» EXERCISE AIM: Please find every line in the listing below that contains the word "seri", and copy each of those lines.
Start of EXCERPTED DATA
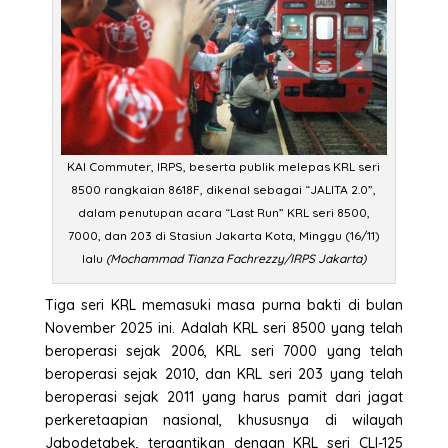
KAI Commuter, IRPS, beserta publik melepas KRL seri
8500 rangkaian 8618F, dikenal sebagai “JALITA 2.0”,
dalam penutupan acara “Last Run” KRL seri 8500,
7000, dan 203 di Stasiun Jakarta Kota, Minggu (16/11)
lalu
(Mochammad Tianza Fachrezzy/IRPS Jakarta)
Tiga seri KRL memasuki masa purna bakti di bulan
November 2025 ini. Adalah KRL seri 8500 yang telah
beroperasi sejak 2006, KRL seri 7000 yang telah
beroperasi sejak 2010, dan KRL seri 203 yang telah
beroperasi sejak 2011 yang harus pamit dari jagat
perkeretaapian nasional, khususnya di wilayah
Jabodetabek, tergantikan dengan KRL seri CLI-125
End of EXCERPTED DATA
» RESULT BELOW:
KAI Commuter, IRPS, beserta publik melepas KRL seri
dalam penutupan acara “Last Run” KRL seri 8500,
Tiga seri KRL memasuki masa purna bakti di bulan
November 2025 ini. Adalah KRL seri 8500 yang telah
beroperasi sejak 2006, KRL seri 7000 yang telah
beroperasi sejak 2010, dan KRL seri 203 yang telah
Jabodetabek, tergantikan dengan KRL seri CLI-125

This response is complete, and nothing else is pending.